Ve bir karmaşa, de Saint-Exupery'nin yukarıdaki bilgelik sözleriyle tamamen çelişiyor. Kimse dağınıklığı sevmez. İyi niyetli tüketici test grubunuz tarafından hayal edilen bu mükemmel kalem, bir şarap şişesi boyutunda ve bir tuğla ağırlığında olacaktır. Elbette, herkesin istediği tüm özelliklere sahip olacaktı, ama sence onu gerçekten kim kullanacak? İnsanların ne dediği önemsiz.
Bir tasarımcı olarak, onlara ihtiyaç duydukları şeyi vermeye iyi, şefkatli bir anne gibi hazır olmalısınız.
Bir tasarım sürecinde bir tüketicinin oynaması gereken büyük, önemli rol – parlama zamanları – bir üründe gerçekten, gerçekten neye ihtiyaç duyduklarını göstermektir. İnsanların söylediklerinin aksine, ihtiyaç duydukları şey son derece önemlidir. Herhangi bir tasarımcının bir kariyere sahip olmayı umabilmesi, ancak bir ihtiyacı çözerek olur. Ama farkı nasıl söylersin?
İnsanların size neye ihtiyaçları olduğunu söylemelerine güvenemiyorsanız (ve yapamıyorsanız), bunu nasıl anlayabilirsiniz? Tahmin etmeli misin? Herkesin ihtiyaçlarının ne olduğunu içgüdüsel olarak bildiğinizi varsayarak bir şeyleri keyfi olarak mı yaratıyorsunuz? Tabii ki değil. Bu, çok fazla kütle eklemek kadar dikkatsizdir. İçinizdeki sürüngenliği kucaklıyor ve onları dikkatle izliyor, alışkanlıklarını gözlemliyor ve gördüklerinize göre ideal bir çözüm formüle ediyor musunuz?
İyi evet.
Çözüm
İnsanlar size ne kadar ikonoklastik olduklarını söylemeyi severler. Diğer herkes bir yoldur, ancak farklıdır çünkü ( boşluğu doldurun ).

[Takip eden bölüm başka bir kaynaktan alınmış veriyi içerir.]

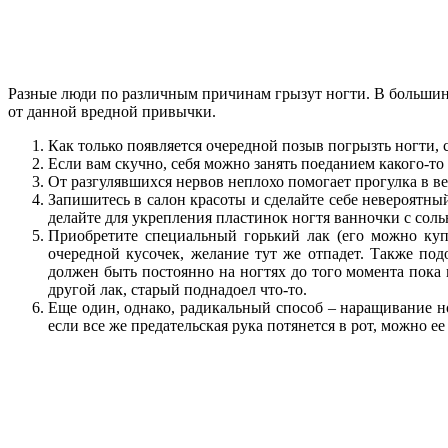
Разные люди по различным причинам грызут ногти. В большинс
от данной вредной привычки.
Как только появляется очередной позыв погрызть ногти, 
Если вам скучно, себя можно занять поеданием какого-то 
От разгулявшихся нервов неплохо помогает прогулка в в
Запишитесь в салон красоты и сделайте себе невероятны
делайте для укрепления пластинок ногтя ванночки с соль
Приобретите специальный горький лак (его можно куп
очередной кусочек, желание тут же отпадет. Также под
должен быть постоянно на ногтях до того момента пока 
другой лак, старый поднадоел что-то.
Еще один, однако, радикальный способ – наращивание н
если все же предательская рука потянется в рот, можно е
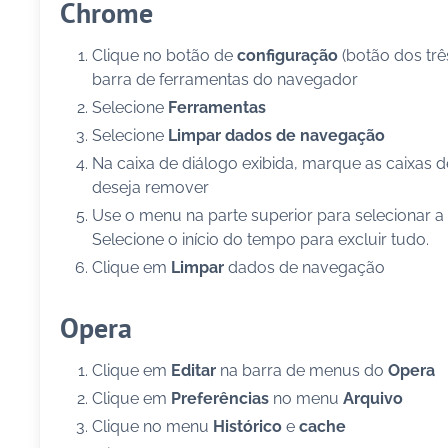
Chrome
Clique no botão de
configuração
(botão dos três
barra de ferramentas do navegador
Selecione
Ferramentas
Selecione
Limpar dados de navegação
Na caixa de diálogo exibida, marque as caixas 
deseja remover
Use o menu na parte superior para selecionar a
Selecione o início do tempo para excluir tudo.
Clique em
Limpar
dados de navegação
Opera
Clique em
Editar
na barra de menus do
Opera
Clique em
Preferências
no menu
Arquivo
Clique no menu
Histórico
e
cache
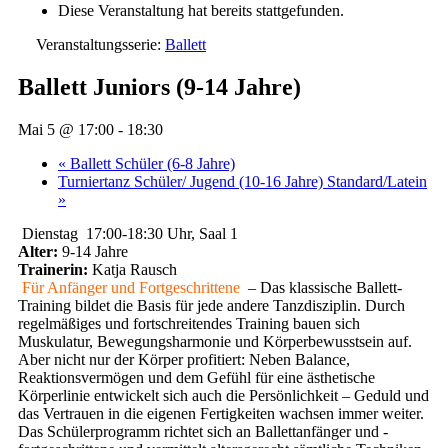
Diese Veranstaltung hat bereits stattgefunden.
Veranstaltungsserie:
Ballett
Ballett Juniors (9-14 Jahre)
Mai 5 @ 17:00
-
18:30
«
Ballett Schüler (6-8 Jahre)
Turniertanz Schüler/ Jugend (10-16 Jahre) Standard/Latein
»
Dienstag 17:00-18:30 Uhr, Saal 1
Alter:
9-14 Jahre
Trainerin:
Katja Rausch
Für Anfänger und Fortgeschrittene
– Das klassische Ballett-
Training bildet die Basis für jede andere Tanzdisziplin. Durch
regelmäßiges und fortschreitendes Training bauen sich
Muskulatur, Bewegungsharmonie und Körperbewusstsein auf.
Aber nicht nur der Körper profitiert: Neben Balance,
Reaktionsvermögen und dem Gefühl für eine ästhetische
Körperlinie entwickelt sich auch die Persönlichkeit – Geduld und
das Vertrauen in die eigenen Fertigkeiten wachsen immer weiter.
Das Schülerprogramm richtet sich an Ballettanfänger und -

Gerçek şu ki, bu gezegendeki insanların çoğu, yüzeysel olarak “farklı” olarak kategorize edilebilecek insanlar bile, davranış olarak dikkate değer ölçüde benzerdir. Normdan gerçek sapmalar genellikle korkutucu – sosyopatlar ve katiller – ya da bariz şekilde aşikar olan zihinsel ya da kişilik bozukluklarıdır. Geri kalanımız – yerliler ve göçmenler, dışa dönükler ve içe dönükler, liberaller ve muhafazakarlar, Mac kullanıcıları ve Windows kullanıcıları ve DIY Linux meraklıları – hepimiz normalde kabul etmeyi umduğumuzdan daha fazla birbirimize benziyoruz.
Ve bir ürün için bir pazar oluşturmak üzere bir araya geldiğimizde, birim olarak eylemlerimiz genellikle bunu kanıtlar. Gerçekten ne istediğimizi, neye ihtiyacımız olduğunu nasıl davrandığımızla gösteririz; ne aldığımızı, ne zaman aldığımızı, nasıl ödediğimizi, hatta ödeyip ödemeyeceğimizi. (İnsanlar hava için para ödemek zorunda kalsaydı ne kadar “hırsızlık” olurdu?) Bu iyi tasarımın özüdür; onu devrimci yapan şeydir. İçinizdeki sürüngenliği ya da içinizdeki anneyi şımartmalısınız ve pazarınızın sizinle onların söyledikleriyle değil, yaptıklarıyla konuşmasına izin vermelisiniz.